Keroyok Prajurit TNI, 3 Warga Suku Anak Dalam di Jambi Jadi Tersangka

1 hour ago 1

Sarolangun -

Polisi menetapkan tiga warga suku anak dalam (SAD) sebagai tersangka kasus pengeroyokan anggota TNI AD. Personel TNI AD itu diduga dikeroyok saat bertugas melakukan pengamanan di Sarolangun, Jambi.

Dilansir detikSumbagsel, Kamis (3/9/2026), ketiga tersangka ialah warga berinisial R, B, dan D. Kapolres Sarolangun AKBP Wendi Oktariansyah mengatakan penetapan tersangka dilakukan berdasarkan hasil pemeriksaan dan alat bukti.
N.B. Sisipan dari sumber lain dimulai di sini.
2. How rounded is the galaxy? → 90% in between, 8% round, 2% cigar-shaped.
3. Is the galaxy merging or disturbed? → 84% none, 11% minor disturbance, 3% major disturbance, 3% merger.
"Penetapan tersangka dilakukan berdasarkan hasil gelar perkara dengan mempertimbangkan fakta-fakta hukum, keterangan saksi dan alat bukti yang telah diperoleh penyidik. Proses selanjutnya akan kami laksanakan sesuai prosedur dan ketentuan hukum yang berlaku," kata Wendi, Kamis (3/9/2026).

SCROLL TO CONTINUE WITH CONTENT

Selain ketiga tersangka, polisi juga mengamankan dua warga suku anak dalam berinisial J dan R yang positif narkoba. Keduanya akan dilakukan asesmen di BNNP Jambi.

Sementara, sembilan orang lainnya yang sempat diamankan telah dipulangkan. Polisi menjamin penyidikan dilakukan secara profesional.

Sebelumnya, peristiwa pengeroyokan terhadap anggota TNI-AD Yonif 896/Serumpun Pseko terjadi di area kebun sawit PT Sari Aditya Loka (SAL) Desa Bukit Suban, Kecamatan Air Hitam, Sarolangun, pada Jumat (28/8). Video keributan anggota TNI dan warga SAD itu viral di media sosial.

Dalam video yang beredar, terlihat sekelompok warga SAD menyerang anggota TNI. Ketegangan terjadi usai kelompok SAD diduga melakukan pencurian buah sawit di lokasi perusahaan tersebut.

Anggota TNI disebut menegur warga SAD usai mendapat laporan petugas keamanan perusahaan. Peristiwa itu berujung lima anggota TNI diserang warga SAD.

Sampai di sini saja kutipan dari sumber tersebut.